SIRT-2 inhibition by AK-7 orchestrates fibrotic cascades in airways through neuroimmune interaction via TRPA1, TRPM8 and TGF-β signalling

Chronic obstructive pulmonary diseases (COPD) is characterized by airflow limitation, chronic inflammation and airway remodeling (AR) in airways and lung parenchyma. AR, a lung response, involves mucus production, airflow issues, and structural changes. It is exacerbated by neurogenic inflammation from activated sensory nerves, highlighting the interplay between neuronal and immune regulation in COPD. Sirtuins play a crucial role in lung remodeling, with SIRT-2 being the least studied. Present study explores how SIRT-2 regulates neurogenic inflammation and fibrosis in experimental BALB/c mice with cigarette smoke-induced COPD. Mice from each group, except the control, were exposed to CS for 60 days and AK-7 (100ug/kg and 200ug/kg) was administered intranasally. The study evaluated lung injury and inflammation marked by increased Cortisol, ACTH, COX-2 and LDH in COPD group with its attenuation by SIRT-2 inhibition.

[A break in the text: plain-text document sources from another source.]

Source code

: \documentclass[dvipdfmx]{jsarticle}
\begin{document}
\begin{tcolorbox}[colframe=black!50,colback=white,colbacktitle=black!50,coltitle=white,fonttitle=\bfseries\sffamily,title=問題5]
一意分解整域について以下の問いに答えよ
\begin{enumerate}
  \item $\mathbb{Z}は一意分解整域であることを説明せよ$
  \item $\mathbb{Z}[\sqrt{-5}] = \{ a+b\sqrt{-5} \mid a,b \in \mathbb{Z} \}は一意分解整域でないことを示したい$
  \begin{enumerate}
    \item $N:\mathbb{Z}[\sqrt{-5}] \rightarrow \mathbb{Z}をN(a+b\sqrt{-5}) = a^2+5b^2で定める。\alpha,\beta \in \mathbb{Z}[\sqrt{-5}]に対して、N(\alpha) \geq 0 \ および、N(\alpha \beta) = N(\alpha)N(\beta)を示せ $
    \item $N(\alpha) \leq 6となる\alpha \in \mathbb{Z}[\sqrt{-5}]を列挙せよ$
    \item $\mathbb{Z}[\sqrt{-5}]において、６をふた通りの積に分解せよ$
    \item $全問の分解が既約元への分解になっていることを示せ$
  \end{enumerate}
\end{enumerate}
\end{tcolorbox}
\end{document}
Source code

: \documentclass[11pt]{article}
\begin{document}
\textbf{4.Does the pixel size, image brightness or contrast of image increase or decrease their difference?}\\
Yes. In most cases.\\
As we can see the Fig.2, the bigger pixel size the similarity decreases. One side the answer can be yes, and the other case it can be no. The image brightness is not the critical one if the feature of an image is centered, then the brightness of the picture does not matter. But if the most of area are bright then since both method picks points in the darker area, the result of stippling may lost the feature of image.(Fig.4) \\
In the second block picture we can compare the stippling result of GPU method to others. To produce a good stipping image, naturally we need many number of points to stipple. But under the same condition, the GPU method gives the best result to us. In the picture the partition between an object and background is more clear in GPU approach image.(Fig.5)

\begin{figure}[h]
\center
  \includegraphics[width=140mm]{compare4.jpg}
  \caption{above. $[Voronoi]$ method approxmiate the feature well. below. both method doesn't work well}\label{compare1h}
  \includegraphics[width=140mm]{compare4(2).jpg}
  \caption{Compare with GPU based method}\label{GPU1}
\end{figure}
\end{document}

Additionally, CS exposure exhibited neurogenic inflammation represented by activated TPRV1 and TRPM8, elevated neuromediators levels (dopamine, acetylcholine, substance P, serotonin) and their respective receptors which were mitigated by AK-7. CS exposure enhanced fibrosis by targeting the fibrotic cascade, enhancing MMP-9, total collagen, hydroxyproline, and upregulating αSMA, MUC5AC, TGF-β, PKA, GATA-3, FOXO3, and STAT-6. SIRT-2 inhibition effectively reversed all these factors suppressing fibrosis further supported by downregulated SIRT-2 expression and histopathological studies where collagen deposition and mucus production were also attenuated by AK-7. Molecular docking revealed strong binding affinity of certain protein such as COX-2, D5DR and 5HT with AK-7. Overall, targeting SIRT-2 to modulate neuro-immune interplay presents a promising therapeutic approach for addressing AR in COPD.